DOCUMENT SECTION >>
If you feel a fan is necessary, you can always make a little AC to DC supply and run a 12DC fan off that. It'll be very quiet.


----------



## traynor_garnet (Feb 22, 2006)

Why not simply buy a longer speaker cable and set the head further away from the cab and mic? Your mic isn't going to pick up that fan from any distance, especially if you are playing above whisper levels (which I assume you are given your choice of rig).

TG


----------



## greco (Jul 15, 2007)

@nonreverb...I have always wondered if AC fans tend to be noisy because they are AC, and therefore cause some sort of "electrical" noise, or because they move a large volume of air....or both?

Thanks

Cheers

Dave


----------



## nonreverb (Sep 19, 2006)

Like a transformer, induction fans generate some alternating magnetic fields around them. You shouldn't have too much problem though with them inducing hum on signal lines if that's what you mean by "electrical". I know they certainly can cause problems with Hammond organs as their matching transformers are 5000/1 turns ratio and are located close to the top edge of the cabinet in certain models.
I think most if not all the noise is due to old dirty armatures, bearings or bushings and the inherent hum they emit themselves.



greco said:


> @nonreverb...I have always wondered if AC fans tend to be noisy because they are AC, and therefore cause some sort of "electrical" noise, or because they move a large volume of air....or both?
> 
> Thanks
> 
> ...


----------



## bolero (Oct 11, 2006)

traynor_garnet said:


> Why not simply buy a longer speaker cable and set the head further away from the cab and mic? Your mic isn't going to pick up that fan from any distance, especially if you are playing above whisper levels (which I assume you are given your choice of rig).
> 
> TG


hey not a bad idea, I can even just put the head BEHIND the 8x10 cab, that might block

I believe some of the noise is coming thru the speakers too though, due to mech vibration it shakes the head pretty good


----------



## nonreverb (Sep 19, 2006)

That would suggest that the fan's rotation is very eccentric and that the tubes are really loose and are rattling. If that's the case, I'd check the tubes first. 
Fan or no fan, amp heads and especially combo amps get vibrated every time you play.
If, on the off chance the fan is inducing noise in the circuit, disconnect it or have the amp looked at to see where the noise is being induced.



bolero said:


> hey not a bad idea, I can even just put the head BEHIND the 8x10 cab, that might block
> 
> I believe some of the noise is coming thru the speakers too though, due to mech vibration it shakes the head pretty good


----------



## TheRumRunner (Sep 29, 2011)

Bolero, I had the same problem with my YBA-1A. As others have noted above, I installed a toggle to shut the fan off when needed.

DIRECTIONS FOR THIS TASK >> In the forum thread about amp fan noise, what did TheRumRunner install to deal with the fan?

DATA >>
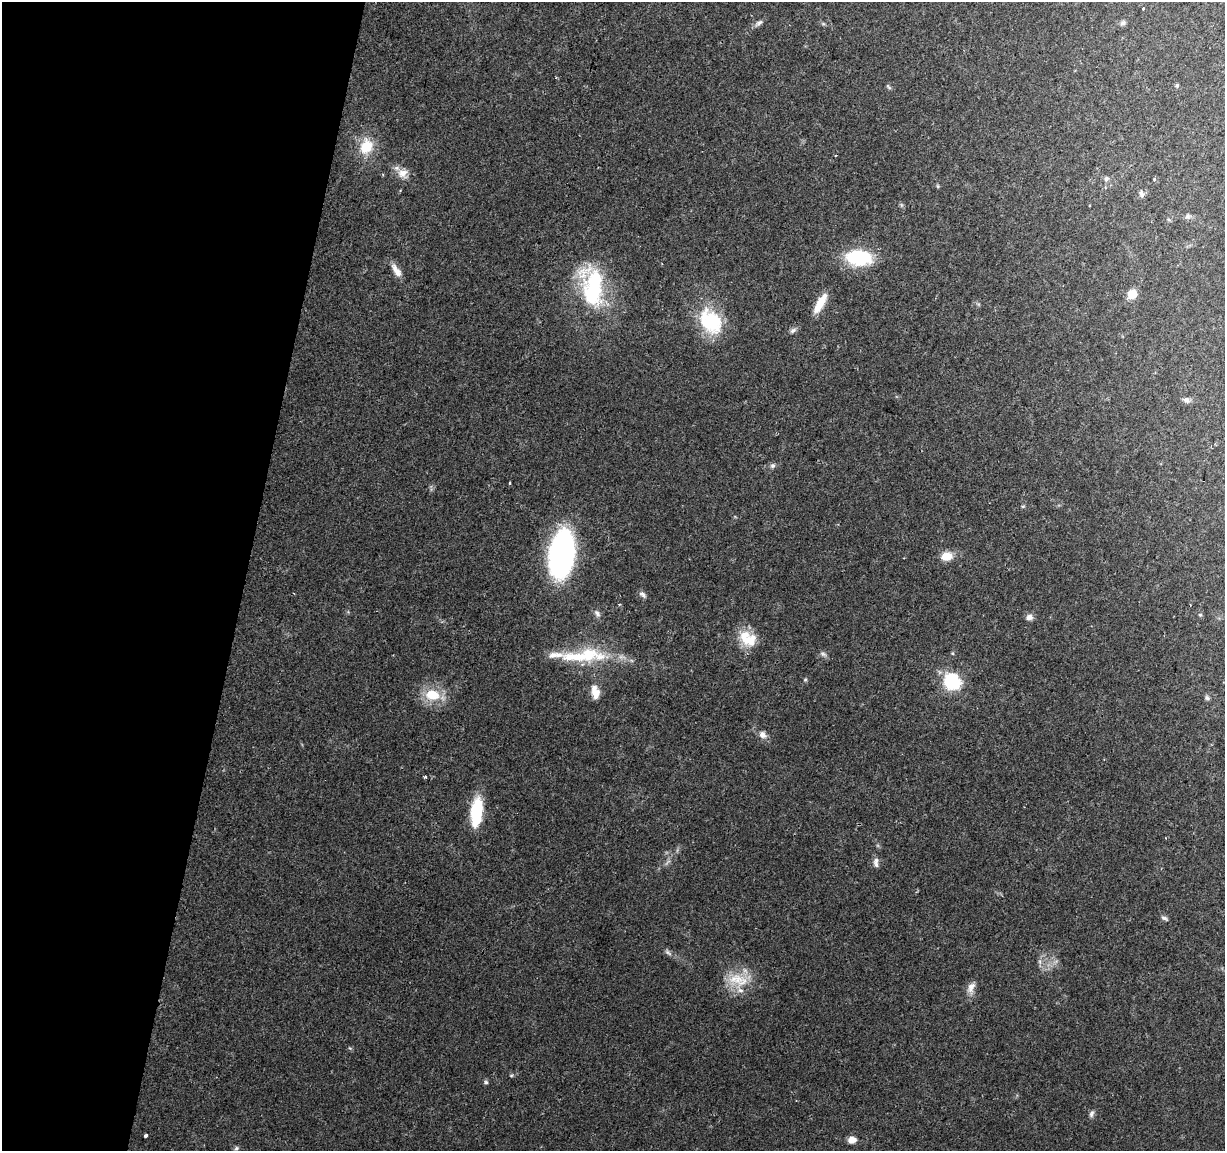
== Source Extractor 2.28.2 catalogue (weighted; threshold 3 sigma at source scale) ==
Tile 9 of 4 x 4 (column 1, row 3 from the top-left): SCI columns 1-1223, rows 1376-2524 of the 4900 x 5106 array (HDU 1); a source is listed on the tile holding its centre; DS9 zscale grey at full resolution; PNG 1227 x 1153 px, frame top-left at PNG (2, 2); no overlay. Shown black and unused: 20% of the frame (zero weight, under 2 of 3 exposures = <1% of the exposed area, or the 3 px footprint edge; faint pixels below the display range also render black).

REPLY >> A toggle to shut the fan off when needed.